==== Input records ====

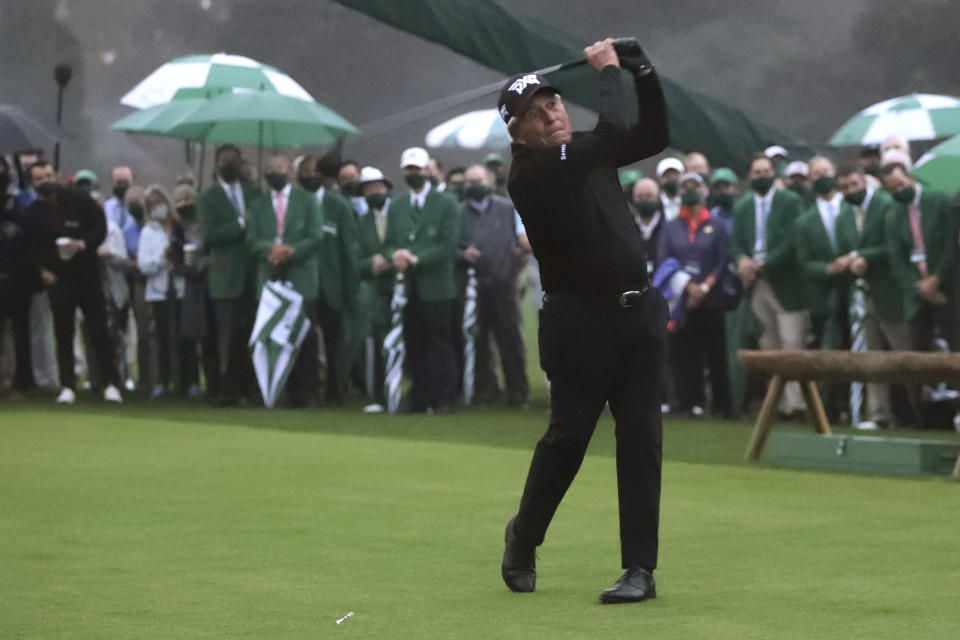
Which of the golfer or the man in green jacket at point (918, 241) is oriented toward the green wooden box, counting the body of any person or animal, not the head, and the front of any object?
the man in green jacket

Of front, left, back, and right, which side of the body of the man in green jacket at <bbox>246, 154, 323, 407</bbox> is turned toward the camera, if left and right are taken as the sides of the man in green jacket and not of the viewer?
front

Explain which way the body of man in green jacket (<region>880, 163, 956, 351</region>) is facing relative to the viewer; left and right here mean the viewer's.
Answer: facing the viewer

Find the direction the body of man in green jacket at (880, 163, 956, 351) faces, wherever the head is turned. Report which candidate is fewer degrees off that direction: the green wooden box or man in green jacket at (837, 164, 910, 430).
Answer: the green wooden box

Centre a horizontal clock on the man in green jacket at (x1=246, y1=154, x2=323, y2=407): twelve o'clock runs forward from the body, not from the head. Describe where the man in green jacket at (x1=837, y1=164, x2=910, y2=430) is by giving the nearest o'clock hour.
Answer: the man in green jacket at (x1=837, y1=164, x2=910, y2=430) is roughly at 10 o'clock from the man in green jacket at (x1=246, y1=154, x2=323, y2=407).

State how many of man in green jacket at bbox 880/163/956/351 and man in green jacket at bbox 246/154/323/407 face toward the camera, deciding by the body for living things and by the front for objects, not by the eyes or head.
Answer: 2

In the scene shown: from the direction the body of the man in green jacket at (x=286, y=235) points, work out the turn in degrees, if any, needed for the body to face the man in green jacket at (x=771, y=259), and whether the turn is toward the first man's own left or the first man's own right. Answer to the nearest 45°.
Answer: approximately 90° to the first man's own left

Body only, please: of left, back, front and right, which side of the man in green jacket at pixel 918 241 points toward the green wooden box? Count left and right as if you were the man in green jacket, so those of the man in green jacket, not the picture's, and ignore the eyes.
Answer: front

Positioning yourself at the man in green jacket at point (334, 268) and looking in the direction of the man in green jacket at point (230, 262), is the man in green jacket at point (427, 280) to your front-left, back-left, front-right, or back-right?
back-left

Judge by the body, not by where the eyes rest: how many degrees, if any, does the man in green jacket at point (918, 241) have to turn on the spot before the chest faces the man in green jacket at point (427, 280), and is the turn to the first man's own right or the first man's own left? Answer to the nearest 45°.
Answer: approximately 90° to the first man's own right

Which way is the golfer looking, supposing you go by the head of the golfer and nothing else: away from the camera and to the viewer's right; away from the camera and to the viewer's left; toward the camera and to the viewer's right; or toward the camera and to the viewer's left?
toward the camera and to the viewer's right
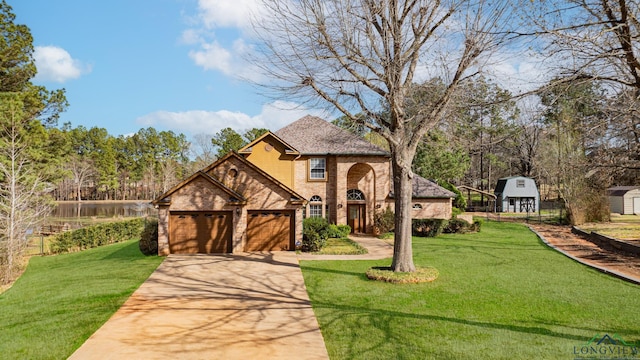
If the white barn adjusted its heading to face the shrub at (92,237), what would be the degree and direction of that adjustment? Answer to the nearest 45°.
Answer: approximately 45° to its right

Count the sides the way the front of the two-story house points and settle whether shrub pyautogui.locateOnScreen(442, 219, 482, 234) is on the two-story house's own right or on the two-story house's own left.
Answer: on the two-story house's own left

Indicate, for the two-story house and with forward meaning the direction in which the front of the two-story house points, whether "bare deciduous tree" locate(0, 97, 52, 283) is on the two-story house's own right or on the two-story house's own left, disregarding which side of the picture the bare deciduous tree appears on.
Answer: on the two-story house's own right

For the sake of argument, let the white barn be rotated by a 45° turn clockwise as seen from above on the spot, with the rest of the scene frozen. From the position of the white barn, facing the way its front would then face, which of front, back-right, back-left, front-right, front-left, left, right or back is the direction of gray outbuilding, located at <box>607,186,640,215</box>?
back-left

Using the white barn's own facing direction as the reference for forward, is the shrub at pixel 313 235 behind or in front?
in front

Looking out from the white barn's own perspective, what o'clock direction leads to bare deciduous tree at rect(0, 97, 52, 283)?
The bare deciduous tree is roughly at 1 o'clock from the white barn.

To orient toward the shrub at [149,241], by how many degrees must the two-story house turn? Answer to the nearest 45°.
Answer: approximately 45° to its right

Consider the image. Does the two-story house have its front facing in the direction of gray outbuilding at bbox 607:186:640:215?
no

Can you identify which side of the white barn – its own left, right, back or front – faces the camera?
front

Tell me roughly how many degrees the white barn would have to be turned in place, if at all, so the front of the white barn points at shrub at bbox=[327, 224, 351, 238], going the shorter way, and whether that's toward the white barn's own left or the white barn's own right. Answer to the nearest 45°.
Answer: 0° — it already faces it

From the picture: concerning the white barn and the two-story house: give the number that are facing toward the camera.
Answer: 2

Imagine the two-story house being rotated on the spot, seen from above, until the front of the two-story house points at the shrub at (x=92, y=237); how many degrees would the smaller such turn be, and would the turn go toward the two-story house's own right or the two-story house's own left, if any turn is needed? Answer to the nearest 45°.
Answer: approximately 90° to the two-story house's own right

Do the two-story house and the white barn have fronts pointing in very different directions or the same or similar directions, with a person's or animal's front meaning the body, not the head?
same or similar directions
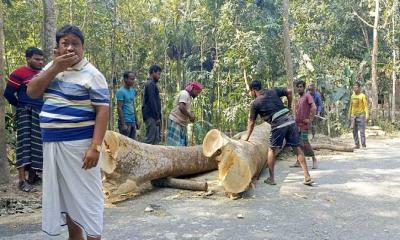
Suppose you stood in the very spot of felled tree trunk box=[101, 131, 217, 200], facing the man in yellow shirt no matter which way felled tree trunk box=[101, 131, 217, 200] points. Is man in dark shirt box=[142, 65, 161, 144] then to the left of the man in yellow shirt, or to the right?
left

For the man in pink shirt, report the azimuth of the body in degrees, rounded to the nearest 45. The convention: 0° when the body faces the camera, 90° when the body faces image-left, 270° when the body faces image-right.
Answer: approximately 45°
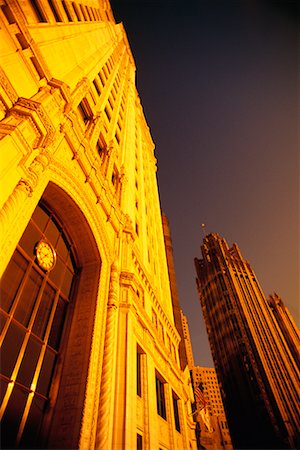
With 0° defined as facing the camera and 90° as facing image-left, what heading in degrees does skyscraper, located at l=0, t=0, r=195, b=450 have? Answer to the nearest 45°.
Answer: approximately 315°
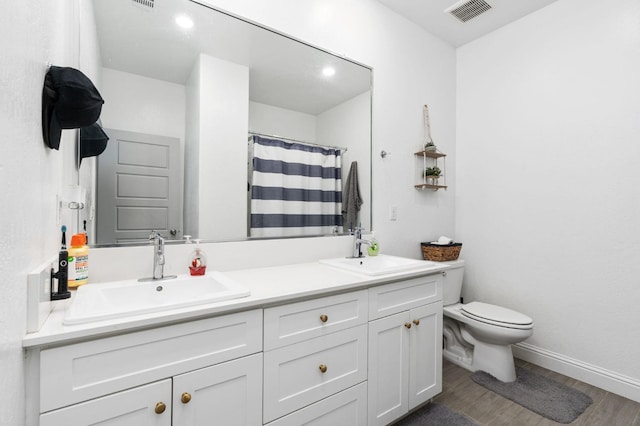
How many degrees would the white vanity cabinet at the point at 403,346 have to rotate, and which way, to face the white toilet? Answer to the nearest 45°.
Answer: approximately 90° to its left

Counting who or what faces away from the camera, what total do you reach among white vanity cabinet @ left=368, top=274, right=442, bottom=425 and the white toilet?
0

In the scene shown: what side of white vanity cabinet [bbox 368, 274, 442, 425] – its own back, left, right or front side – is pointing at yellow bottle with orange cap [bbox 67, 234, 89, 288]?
right

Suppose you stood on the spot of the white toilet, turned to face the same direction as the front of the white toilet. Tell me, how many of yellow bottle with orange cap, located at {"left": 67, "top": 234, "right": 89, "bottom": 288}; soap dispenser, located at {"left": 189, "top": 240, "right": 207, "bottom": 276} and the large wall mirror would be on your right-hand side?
3

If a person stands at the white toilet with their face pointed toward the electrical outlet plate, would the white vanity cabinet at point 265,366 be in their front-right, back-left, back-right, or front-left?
front-left

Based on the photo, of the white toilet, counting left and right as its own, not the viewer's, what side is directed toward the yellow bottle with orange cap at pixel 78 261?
right

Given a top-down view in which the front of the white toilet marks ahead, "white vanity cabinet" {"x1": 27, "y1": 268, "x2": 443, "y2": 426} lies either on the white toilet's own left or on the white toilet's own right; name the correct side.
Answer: on the white toilet's own right

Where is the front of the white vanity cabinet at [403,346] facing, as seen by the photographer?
facing the viewer and to the right of the viewer

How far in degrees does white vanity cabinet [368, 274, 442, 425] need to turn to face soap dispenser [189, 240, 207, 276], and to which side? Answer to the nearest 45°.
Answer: approximately 90° to its right

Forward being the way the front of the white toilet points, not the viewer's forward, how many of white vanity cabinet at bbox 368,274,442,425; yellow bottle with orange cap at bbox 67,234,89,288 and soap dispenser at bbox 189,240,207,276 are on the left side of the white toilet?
0

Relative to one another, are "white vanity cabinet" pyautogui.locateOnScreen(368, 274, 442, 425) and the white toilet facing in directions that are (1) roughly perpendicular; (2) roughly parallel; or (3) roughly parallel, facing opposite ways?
roughly parallel
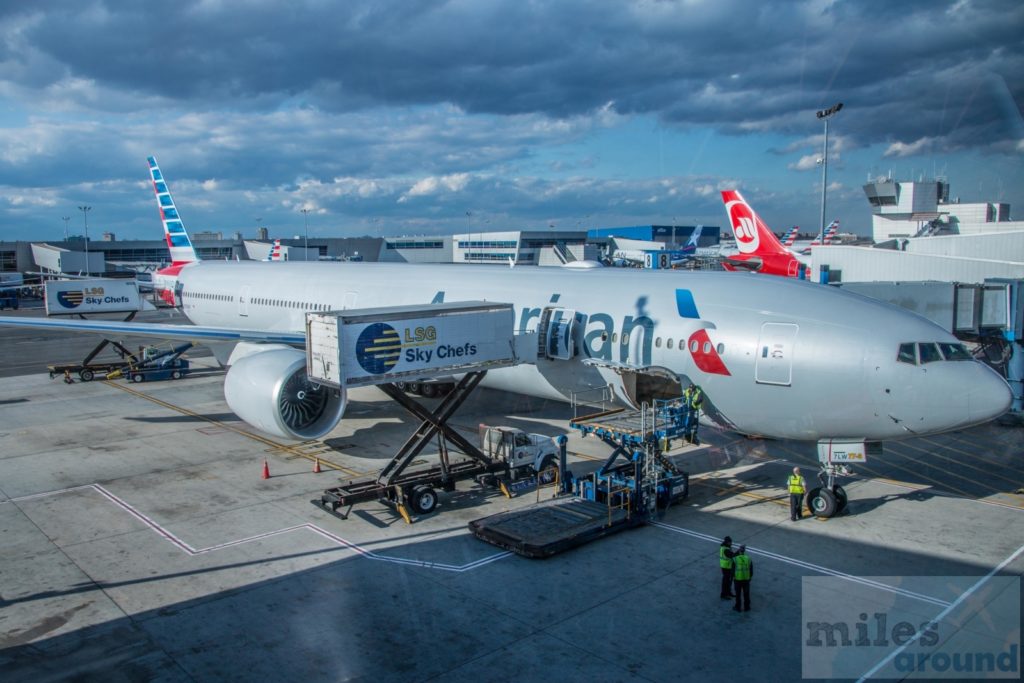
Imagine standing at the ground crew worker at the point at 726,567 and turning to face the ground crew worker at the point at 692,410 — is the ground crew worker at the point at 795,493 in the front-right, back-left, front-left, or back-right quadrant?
front-right

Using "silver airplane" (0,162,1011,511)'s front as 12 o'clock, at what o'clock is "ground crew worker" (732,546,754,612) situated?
The ground crew worker is roughly at 2 o'clock from the silver airplane.

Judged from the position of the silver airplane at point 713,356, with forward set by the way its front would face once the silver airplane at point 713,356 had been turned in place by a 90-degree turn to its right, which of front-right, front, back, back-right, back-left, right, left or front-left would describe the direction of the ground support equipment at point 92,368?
right

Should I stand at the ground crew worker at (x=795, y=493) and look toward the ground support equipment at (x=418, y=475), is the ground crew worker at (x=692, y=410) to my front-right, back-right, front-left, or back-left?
front-right

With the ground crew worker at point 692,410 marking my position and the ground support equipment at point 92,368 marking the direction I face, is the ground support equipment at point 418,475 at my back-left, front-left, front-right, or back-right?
front-left

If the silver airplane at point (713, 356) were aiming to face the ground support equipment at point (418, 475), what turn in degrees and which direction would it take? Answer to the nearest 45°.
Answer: approximately 135° to its right
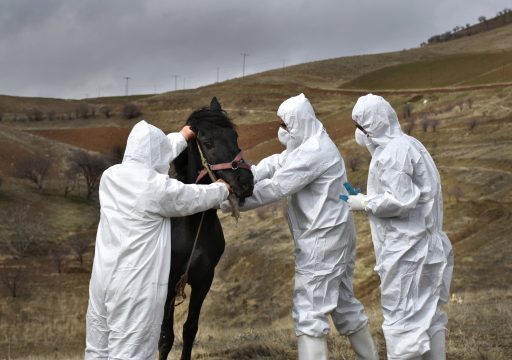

====

Exercise brief. Report each line in the material above that contains the word "parallel".

Solution for this problem.
Relative to one another, are "white vanity cabinet" pyautogui.locateOnScreen(368, 274, 442, 425) and the white toilet facing in directions that are (1) roughly perpendicular; (2) roughly parallel; or (3) roughly parallel, facing opposite ways?
roughly parallel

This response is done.